In Italia sono solo l’1 per cento, ma sono sempre più coccolati da produttori di cibo, abiti, bevande. Come vivono i vegani, tra battaglie di arrosticini e caccia alla proteina animale nascosta

I vegani sono tra noi. Si tratta di un gruppo sociale che non si limita a bandire la carne dal piatto, come i vegetariani, ma vieta ogni proteina animale. No pesce, no latte e vari derivati, no uova, no cuoio. Il 1° novembre si terrà la giornata mondiale dedicata ai vegani, un modo di vivere ormai entrato a far parte della società, nonostante siano ancora molti a guardarlo con scetticismo.

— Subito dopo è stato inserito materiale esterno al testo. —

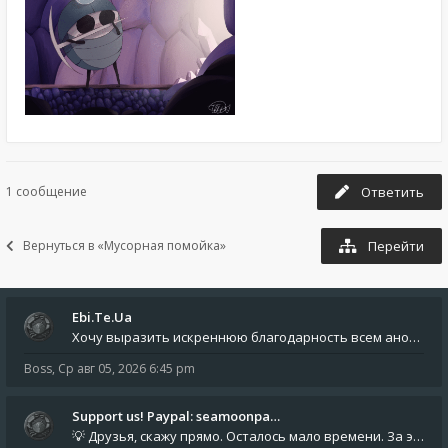
1 сообщение
Ответить
Вернуться в «Мусорная помойка»
Перейти
Ebi.Te.Ua
Хочу выразить искреннюю благодарность всем анонимным пользователям, которые поддержали наше сообщество финансово. Благод
Boss
,
Ср авг 05, 2026 6:45 pm
Support us! Paypal: seamoonpa…
💡 Друзья, скажу прямо. Осталось мало времени. За это время нам нужно закрыть последние обязательные расходы: около 500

NUMERI. I dati Eurispes del 2013 parlano di quasi 600 mila vegani in Italia, cioè l’1,1 per cento della popolazione. Aumentano le associazioni che ne tutelano gli interessi, i prodotti a loro dedicati, i menù nei ristoranti. Sempre più spesso le case cosmetiche espongono una “V” verde sull’etichetta del proprio prodotto, per indicare la mancanza di ingredienti animali.
Nelle scuole milanesi è già partito, con scarso successo, l’esperimento di dare cibo vegano ai bambini, mentre Michela Brambilla, animalista convinta, ha proposto un decreto legge che imponga ai ristoranti di avere sempre un menù vegetariano e vegano alternativo a quello classico.
Persino l’Oktoberfest, festa di birra e salsicce, ha deciso quest’anno di proporre piatti senza carne e birre vegane. Non tutti sanno infatti che la birra, pur essendo fatta di malto e orzo, potrebbe contenere in sé alcuni additivi di origine animale. Lo stesso discorso vale per il vino, e per questo un vegano dovrà stare attento anche a ciò che beve.

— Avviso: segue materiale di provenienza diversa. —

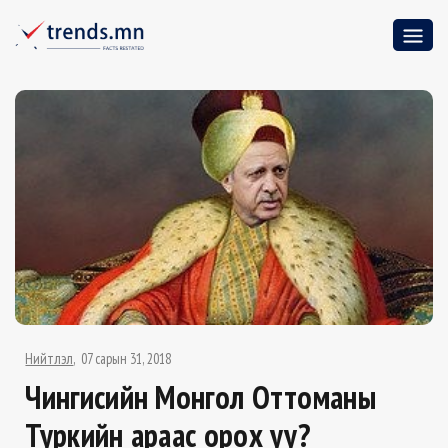
Нийтлэл
07 сарын 31, 2018
Чингисийн Монгол Оттоманы
Туркийн араас орох уу?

STAR. Moltissimi i personaggi famosi che si sono fatti sponsor del veganesimo. Paul e Stella McCartney in primis, Pamela Anderson, che ha anche manifestato per la Peta, l’associazione animalista, Madonna, anche se non si è mai apertamente dichiarata tale, e Natalie Portman, che però ha confessato di non aver saputo resistere in gravidanza di biscotti al cioccolato.

ASSALTI. Lo scorso settembre un gruppo di vegani ha assaltato la “Festa della famiglia abruzzese e molisana”, a base di arrosticini, che si teneva in un paesino limitrofo a Torino. Cavi elettrici tranciati e stand imbrattati con le scritte “no ai mangia cadaveri”. Nonostante questo, la festa è andata avanti per tre giorni con oltre ottomila partecipanti. E ventimila arrosticini grigliati e distribuiti.